**The Transition from Patient-Focused Care to Corporate-Influenced Healthcare**
In the past few decades, the shift of healthcare from a patient-focused approach to a profit-centered sector has been evident. The political discussions regarding the Affordable Care Act (ACA) frequently overlook the fundamental problems that increase premiums and limit access for the average American.
A significant oversimplification in current discussions is the notion that if Republicans manage to allow ACA tax credits to lapse, insurance prices will rise uncontrollably. Initially, the ACA offered premium tax credits for individuals earning up to 400% of the federal poverty level (FPL). A temporary extension was introduced with the 2021 American Rescue Plan, expanding subsidies to 700% of the FPL, thereby temporarily assisting numerous upper-middle-income families. The impending expiration concerns this particular extension, not the essential ACA provisions.
Insurance prices are undeniably increasing, but the main drivers are not widely communicated. It’s the commercialization of the ACA’s structural design by corporate entities that propels costs higher. The ACA’s medical loss ratio rule and other regulations encourage greater spending rather than enhancing patient outcomes, creating a scenario where healthcare costs uncontrollably escalate.
In addition, the consolidation of both hospitals and insurers has diminished competition. Major health systems, after acquiring many physician practices, possess considerable power to set prices. As they close community hospitals and enforce patient dependence on their networks, routine office visits now incur “facility fees,” raising previously manageable expenses.
The reduction of independent physicians—once champions of reliable, accountable care—can be linked to governmental reimbursement tactics biased toward benefiting large medical entities. Each merger and acquisition further infringes upon patient autonomy.

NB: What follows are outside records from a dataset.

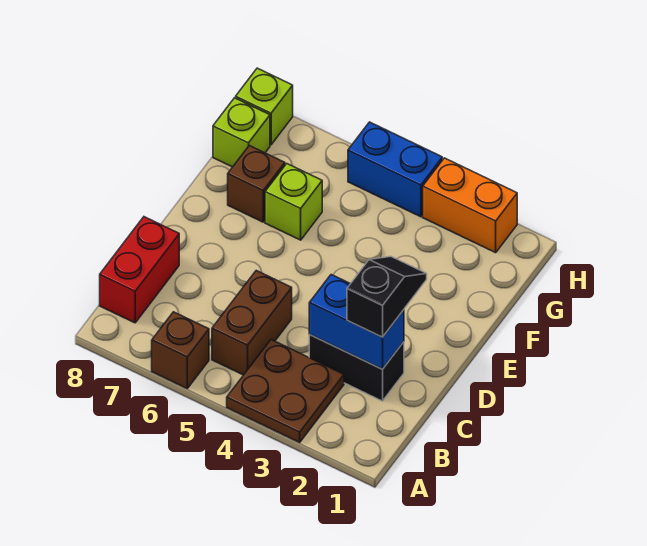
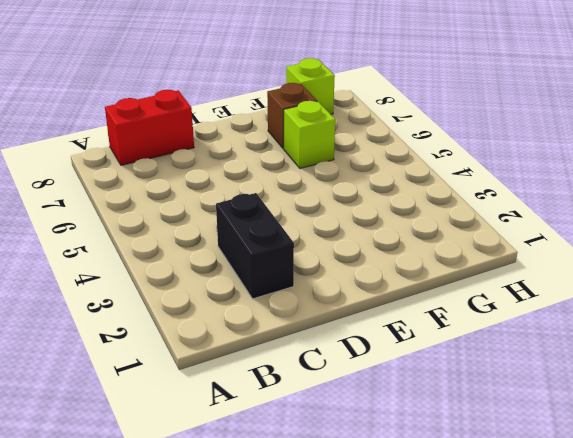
none -> brown 2x2 plate [227,340,344,442]
none -> brown 1x1 brick [152,312,209,388]
none -> brown 1x2 brick [212,271,292,375]

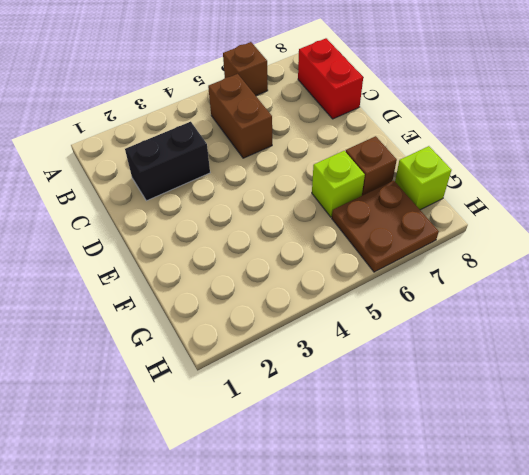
brown 2x2 plate [332,181,439,272] -> brown 2x2 plate moved to [227,340,344,442]
none -> orange 1x2 brick [423,158,517,253]
none -> blue 1x2 brick [348,122,442,217]
none -> lime 1x1 brick [236,68,293,145]

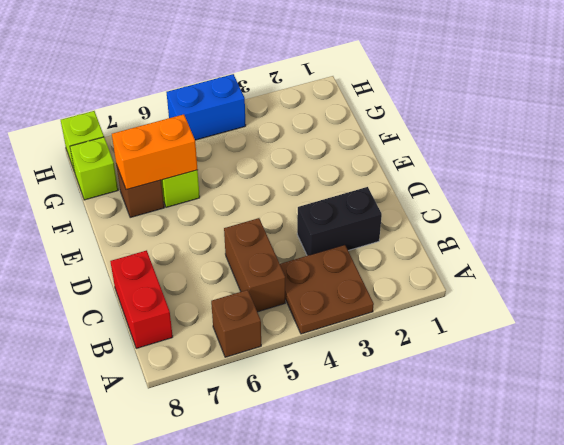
orange 1x2 brick [112,114,198,190] -> orange 1x2 brick moved to [423,158,517,253]
none -> blue 1x2 brick [309,275,404,369]
none -> black 1x2 slope [347,256,427,337]

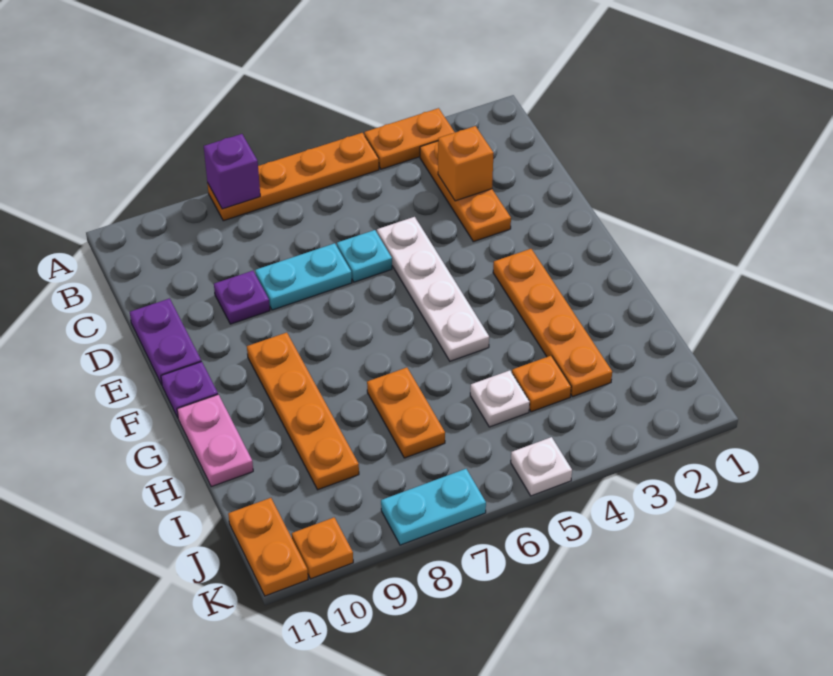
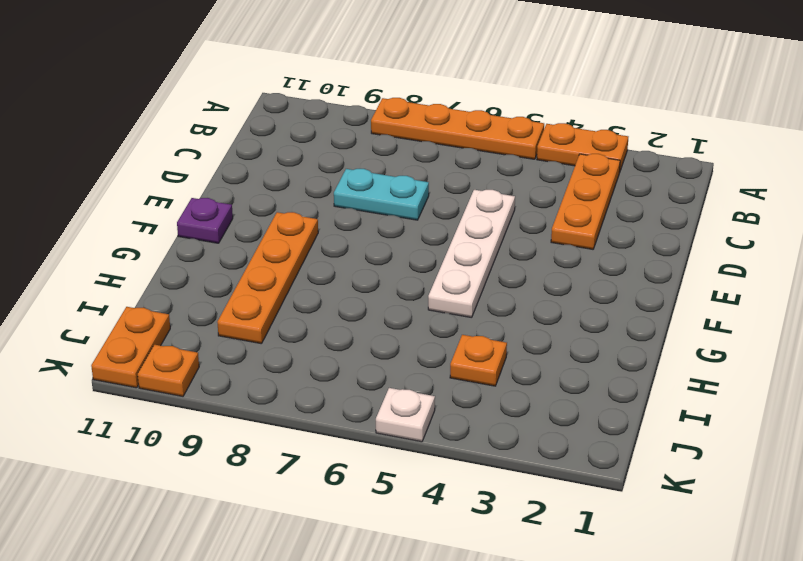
none -> cyan 1x1 plate [337,230,392,282]
none -> purple 1x1 plate [214,271,270,324]
none -> purple 1x2 plate [130,298,201,385]

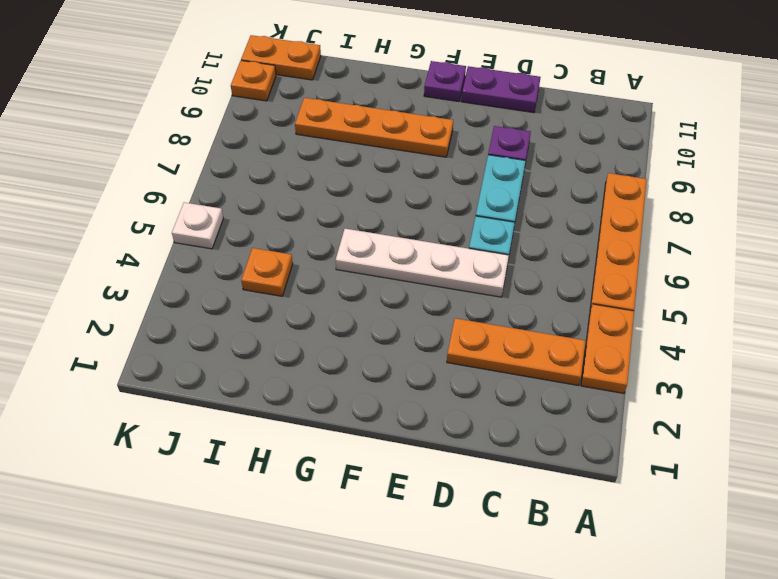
none -> orange 1x4 plate [493,249,612,397]
none -> pink 1x2 plate [177,394,253,487]
none -> orange 1x2 plate [367,368,445,458]

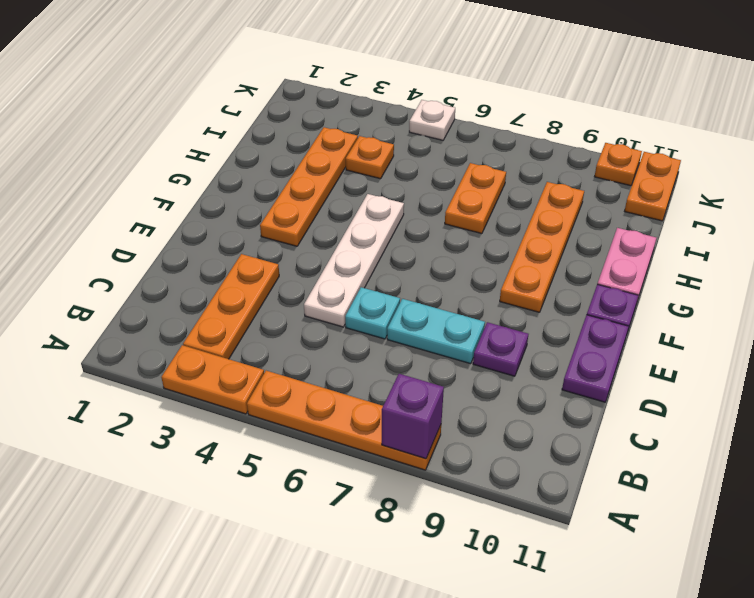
none -> white 1x1 plate [470,370,530,427]
none -> cyan 1x2 plate [381,469,486,545]
none -> orange 1x1 brick [438,126,494,201]

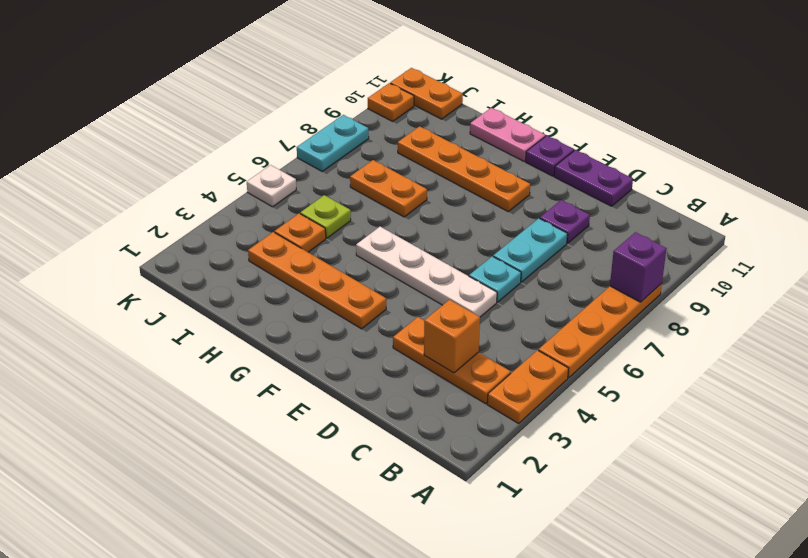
lime 1x1 plate [300,195,351,238] -> white 1x1 plate [470,370,530,427]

Moreover, several nonprofit hospital systems leverage their tax exemptions, exhibiting behaviors akin to aggressive for-profit organizations—reporting substantial surpluses, investing in high-end properties, and pursuing collections from financially strained patients while claiming to serve public welfare.
Consider the 340B drug discount program; it was originally designed as a benefit for underserved patients. Now, it operates as a revenue source for hospitals purchasing medications at discounted prices intended for low-income patients, reselling them at retail prices, and pocketing the resultant profits.
Adding to the complexity is the unyielding rise in drug prices, particularly for specialty biologics. Pharmacy Benefit Managers (PBMs) distort the market by adjusting rebates and formulary structures to benefit corporate profits rather than reducing patient costs.
Restoring affordability and integrity in American healthcare requires moving beyond partisan rhetoric. The entrenchment of incentives that prioritize corporate profits over patient well-being must be confronted directly. Without addressing these fundamental concerns, changes in subsidies alone cannot alleviate the systemic challenges facing healthcare.